- Associated Press - Saturday, May 27, 2017

MADISON, Wis. (AP) - For 11 hours a day Steve Salmon secludes himself in his office, decorated as a shrine to the Green Bay Packers, to work alone - save for the company of his sweet-tempered cat Lindy.

Most people wouldn’t find such long hours ideal, but for Salmon, it means getting one step closer to his dream of becoming a well-known author, the Wisconsin State Journal (https://bit.ly/2qLbiwR ) reported.

“Someday people will know me,” he said at his home in April.

Salmon, 49, is living with severe cerebral palsy, which affects his muscle control. He has trouble speaking or using his hands and arms and must use a wheelchair to get around.

His mother Mary was told to institutionalize him when he was in nursery school, and he was placed into special education programs in grade school.

When he was 18 years old he was labeled “unemployable” by the Department of Vocational Rehabilitation, but he knew he could take on the world. He was determined to prove DVR wrong and set off to college.

“I earned my liberal arts degree from Madison College in the early ‘90s, but I wanted a bachelors,” Salmon said in an email. “I transferred to the University of Wisconsin-Stevens Point, where I majored in English with a minor in writing.”
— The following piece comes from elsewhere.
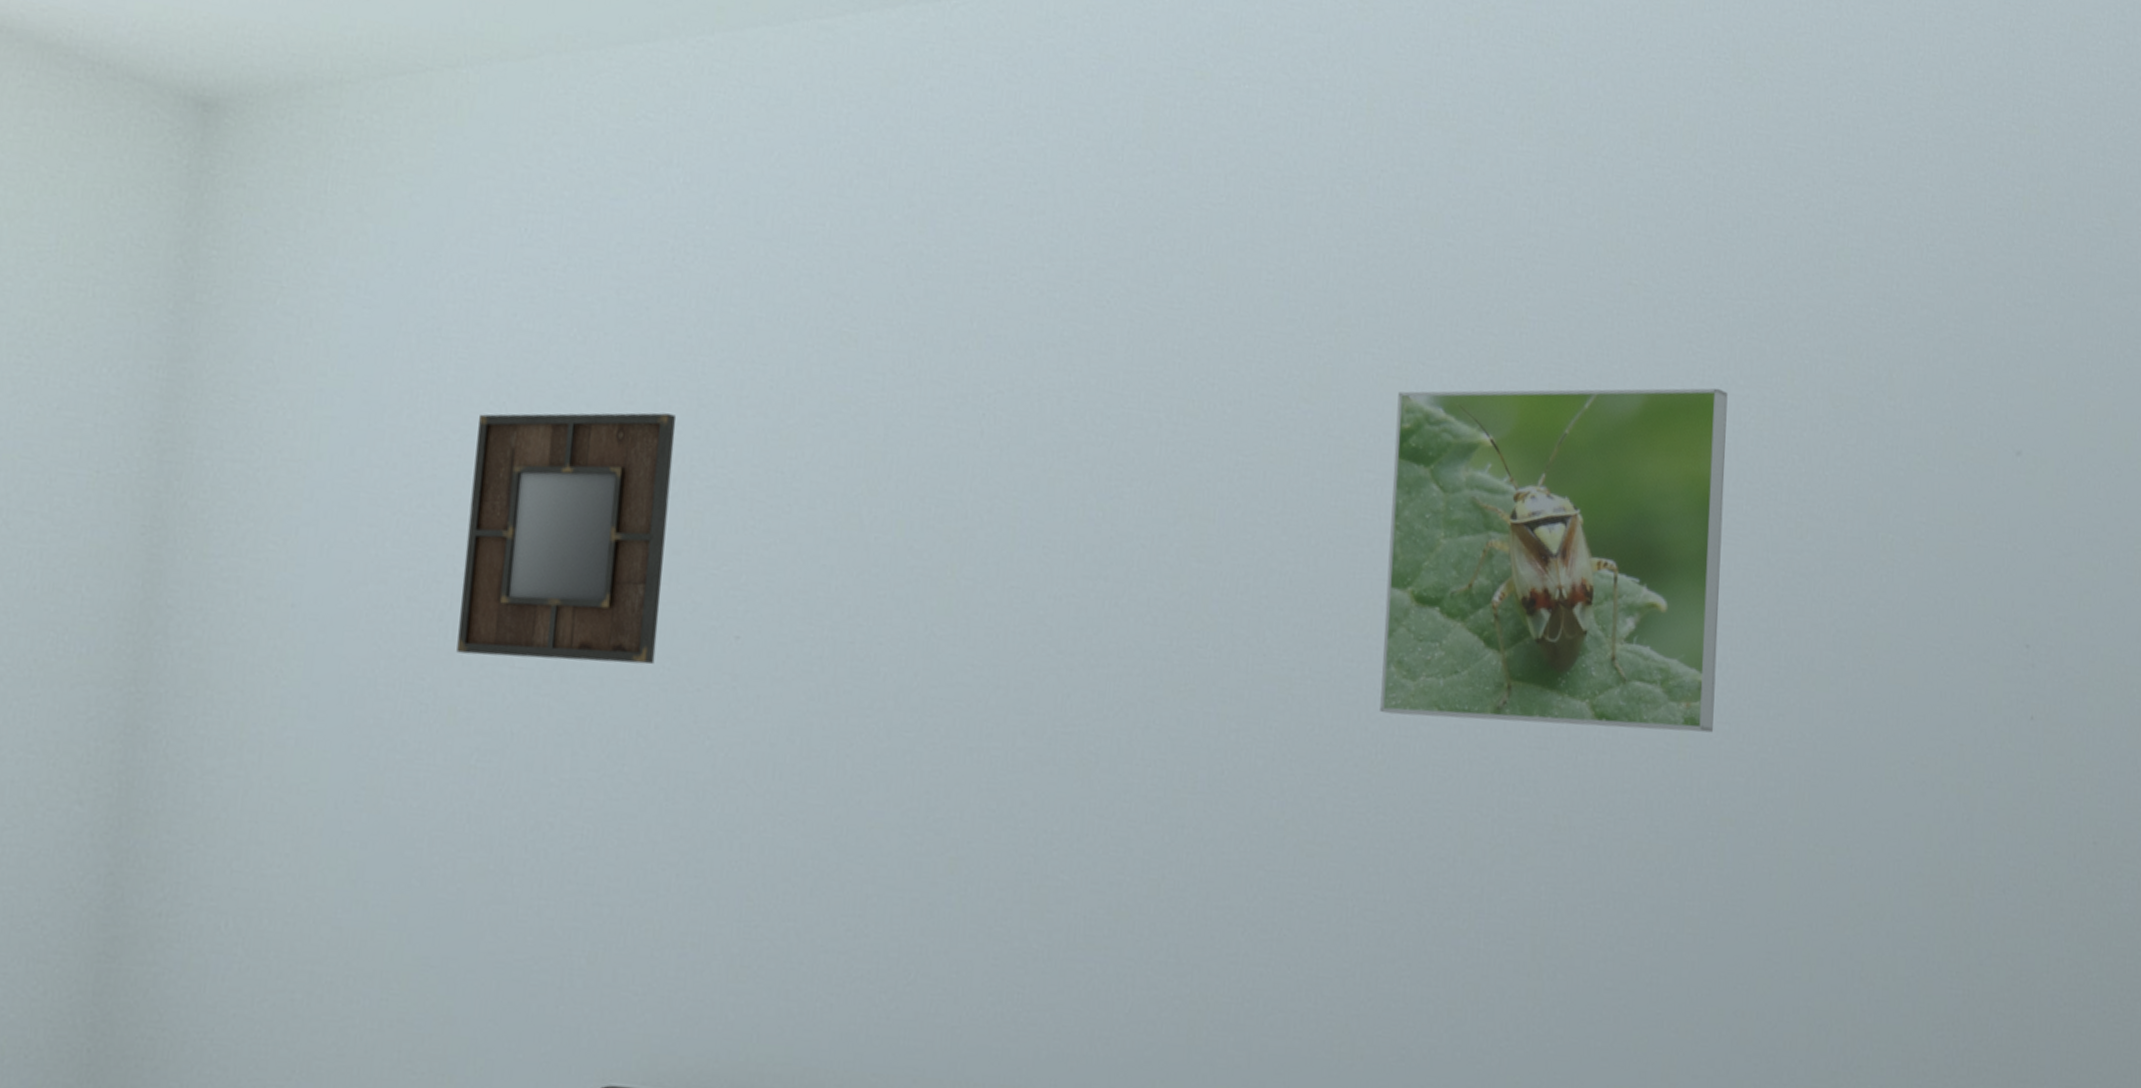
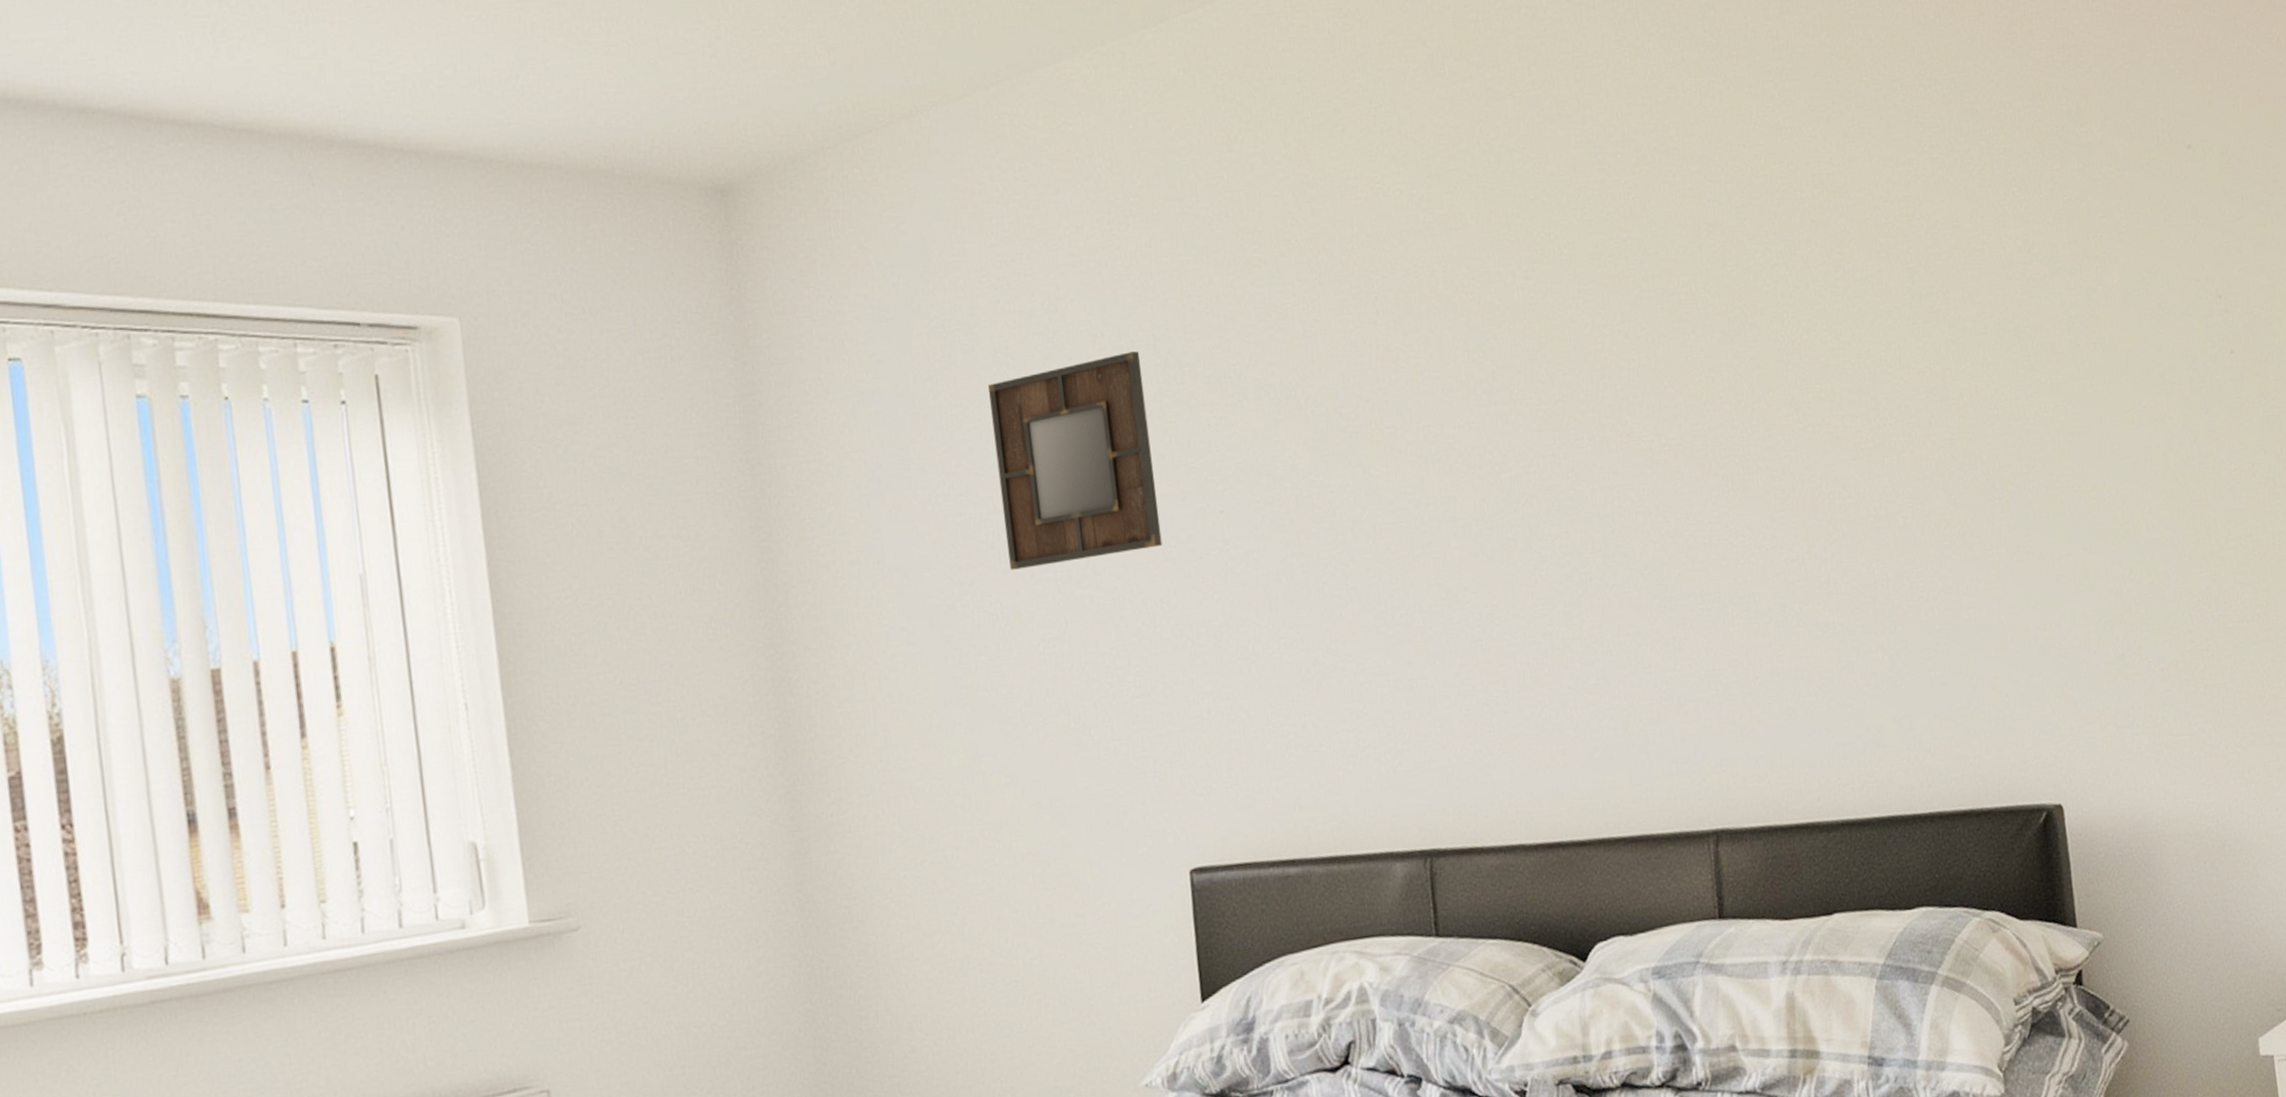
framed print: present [1380,388,1728,733] -> none [1695,148,1985,459]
Inspired by Christy Brown’s autobiography “My Left Foot,” Salmon was determined to be an author following graduation.

If Brown could overcome cerebral palsy and find success in authorship, he could too, Salmon said.

Instead of typing using his feet, however, he uses Morse code signals by pressing the sides of his head against pads called “buddy buttons,” which are attached to his wheelchair. The buttons then translate the Morse code into text. He is then able to draft his books and send emails to his publishers, care team, loved ones or anyone else he needs to chat with. This program was an advancement from a previous program that transcribed Salmon’s speech.

“All that I wanted was a chance to succeed,” he added.

And succeed he has. In the last several years, Salmon has published five novels, acquired a literary agent and made appearances at several book signings as well as the Wisconsin Book Festival.

The last two years, however, have had their fair share of growing pains since Salmon lost his mother suddenly after a heart attack in July 2015. Following his mother’s death, Salmon’s life was turned upside down.

“Everything changed overnight when my mother passed away,” he said. “She made all of my decisions for me except for writing and publishing. … Imagine losing your parent after living with them for 47 years and you have a special relationship with her, but now who is taking care of you and where are you (going) to live?”

The blur of events that came after losing his mother are outlined in one of Salmon’s latest books, a memoir, titled “It’s a New Life! Mom is Gone.” In it he describes the drastic changes that his life has taken since then.

From living in a group home to being able to roam the city, the changes in Salmon’s life have been both difficult and freeing at the same time.

Going out on his own around Madison would have been “unheard of when my mother was living,” Salmon said. Now he enjoys heading out to the bars, the farmers’ markets and Memorial Union, which are some of his favorite places.

Another recent book by Salmon, “A Very New Day,” is about a middle-school-aged boy with cerebral palsy who begins mainstreamed schooling after having been in special education programs, something Salmon himself experienced as a young man.

He said he spent most of his time in the special education classes staring at the wall waiting for a teacher to help him.

Salmon is currently working on a book where the main character finds love and success with his writing. He’s hoping it’s a sequel to “It’s a New Life.”

“He can do anything, this guy is amazing,” said Tina Schwartz, Salmon’s agent and owner of The Purcell Agency.

While many authors find a niche and keep their work in that area - Salmon doesn’t work that way. He’s written everything from a children’s book to his memoir, which includes adult content.

“He’s just checking off all the boxes,” Schwartz said. “They say, ‘Write what you know.’ He’s going in every direction which his life touches. … He’s a super hard worker and he does whatever it takes - it’s really refreshing.”

Salmon uses his books and writing to communicate his story to the world even if that story is told through someone else’s lens. It’s his clearest voice and means of communication.

He said his story is the long path against “tremendous odds” to becoming an author full-time.

Although he gets frustrated with the recent changes in his life, his mother’s devotion to him is what motivates him to keep reaching for his dream of being a well-known author.

“Recently, I have realized that my mother is my inspiration for my books,” Salmon said. “She gave her entire life for me to pursue my dream to become an author and have a career. … It would be easy for me to quit. There are times that I want to when things are going wrong and demands are piling up.

“It’s on me to solve problems and to think ahead before problems develop. I’m an author and I have to keep moving forward. … I owe it to my mother to keep pushing onward.”